*Task instructions*:
1/ Copy the passage of the weighted LRU cache text between "Image caching (different" and "key doesn't exist.", inclusive.
2/ Write the next part of the weighted LRU cache text, picking up right after its final line.

*Text for analysis*:
Content starts

Coding - Weighted LRU Cache - xAI Interview Question | DarkInterview

Weighted LRU Cache

Problem Overview

Design and implement a Weighted LRU (Least Recently Used) Cache that extends the traditional LRU cache by assigning a size (or weight) to each item. Unlike a standard LRU cache where each item counts as 1 toward the capacity, in a weighted LRU cache, the capacity is calculated as the sum of all item sizes.

This variant is commonly used in systems where cached items have varying memory footprints, such as:

Image caching (different resolutions have different file sizes)
API response caching (responses vary in payload size)
Database query result caching (result sets have different row counts)

Requirements

Your implementation should support two core operations: [Source: darkinterview.com]

get(key): Retrieve the value associated with the key. Returns -1 if the key doesn't exist.
put(key, value, size): Insert or update a key-value pair with an associated size. If adding the item causes the total size to exceed capacity, evict the least recently used items until there's enough space.

Example

# Source: https://darkinterview.com/collections/m5n8v3x1/questions/4d7c77cc-58d1-4334-9322-a034c2c0d19a
# Capacity is 10 (total weight, not item count)
cache = WeightedLRUCache(capacity=10)

cache.put("a", 1, 3)      # Cache: {"a": (1, size=3)} -> total size = 3
cache.put("b", 2, 4)      # Cache: {"a": (1, 3), "b": (2, 4)} -> total size = 7
cache.put("c", 3, 5)      # Exceeds capacity (7 + 5 = 12 > 10)

Content ends

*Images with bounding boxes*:
Content starts

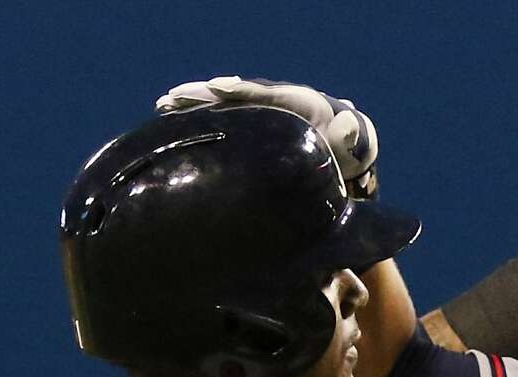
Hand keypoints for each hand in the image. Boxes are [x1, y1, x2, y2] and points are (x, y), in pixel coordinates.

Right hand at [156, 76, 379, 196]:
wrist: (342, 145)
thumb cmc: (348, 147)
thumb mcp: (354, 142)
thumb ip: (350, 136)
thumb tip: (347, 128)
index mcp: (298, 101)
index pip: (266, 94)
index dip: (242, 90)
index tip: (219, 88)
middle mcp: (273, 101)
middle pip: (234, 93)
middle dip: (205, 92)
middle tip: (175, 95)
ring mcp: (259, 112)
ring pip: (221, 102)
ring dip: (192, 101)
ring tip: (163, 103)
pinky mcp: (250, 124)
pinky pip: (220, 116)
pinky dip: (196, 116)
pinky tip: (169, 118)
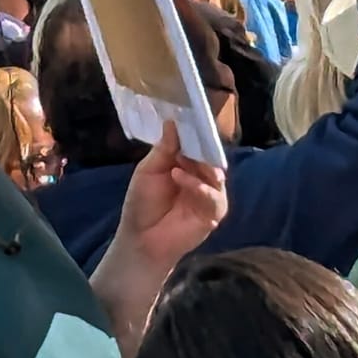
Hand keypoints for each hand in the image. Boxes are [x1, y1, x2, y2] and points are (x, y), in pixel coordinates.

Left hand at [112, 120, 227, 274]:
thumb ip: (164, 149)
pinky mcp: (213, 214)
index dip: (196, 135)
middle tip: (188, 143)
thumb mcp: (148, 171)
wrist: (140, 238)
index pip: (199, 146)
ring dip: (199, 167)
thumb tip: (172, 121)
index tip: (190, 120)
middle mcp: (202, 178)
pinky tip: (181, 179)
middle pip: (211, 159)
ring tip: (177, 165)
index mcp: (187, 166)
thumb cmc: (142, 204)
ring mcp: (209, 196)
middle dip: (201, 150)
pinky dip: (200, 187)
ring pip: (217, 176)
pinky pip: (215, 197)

Content ends

*Answers provided*:
1/
Image caching (different resolutions have different file sizes)
API response caching (responses vary in payload size)
Database query result caching (result sets have different row counts)

Requirements

Your implementation should support two core operations: [Source: darkinterview.com]

get(key): Retrieve the value associated with the key. Returns -1 if the key doesn't exist.

2/
                          # Evict "a" (LRU, size=3) -> total size = 4
                          # Now add "c" -> total size = 9
                          # Cache: {"b": (2, 4), "c": (3, 5)}

cache.get("a")            # Returns -1 (evicted)
cache.get("b")            # Returns 2 (marks "b" as recently used)

cache.put("d", 4, 3)      # Would exceed (9 + 3 = 12 > 10)
                          # Evict "c" (LRU, size=5) -> total size = 4
                          # Add "d" -> total size = 7
                          # Cache: {"b": (2, 4), "d": (4, 3)}

Part 1: Basic Implementation

Problem Statement

Implement a WeightedLRUCache class with the following interface:

# Source: https://darkinterview.com/collections/m5n8v3x1/questions/4d7c77cc-58d1-4334-9322-a034c2c0d19a
class WeightedLRUCache:
    def __init__(self, capacity: int):
        """
        Initialize the cache with a maximum total capacity (by weight).

        Args:
            capacity: Maximum total size of all cached items
        """
        pass

    def get(self, key: str) -> int:
        """
        Get the value associated with the key.

        Returns:
            The value if key exists, -1 otherwise.
        """
        pass

    def put(self, key: str, value: int, size: int) -> None:
        """
        Insert or update a key-value pair with the given size.

        If the key already exists, update its value and size.
        If adding the item exceeds capacity, evict LRU items until there's room.
        """
        pass

Test Cases

# Source: https://darkinterview.com/collections/m5n8v3x1/questions/4d7c77cc-58d1-4334-9322-a034c2c0d19a
# Test 1: Basic operations
cache = WeightedLRUCache(10)
cache.put("a", 1, 5)
assert cache.get("a") == 1

# Test 2: Eviction when full
cache = WeightedLRUCache(10)
cache.put("a", 1, 6)
cache.put("b", 2, 6)  # Evicts "a"
assert cache.get("a") == -1
assert cache.get("b") == 2

# Test 3: LRU ordering with get()
cache = WeightedLRUCache(10)
cache.put("a", 1, 4)
cache.put("b", 2, 4)
cache.get("a")        # "a" is now most recent
cache.put("c", 3, 4)  # Evicts "b" (LRU), not "a"
assert cache.get("b") == -1
assert cache.get("a") == 1

Part 2: Handling Edge Cases

Problem Statement

Extend your implementation to handle various edge cases that occur in production systems.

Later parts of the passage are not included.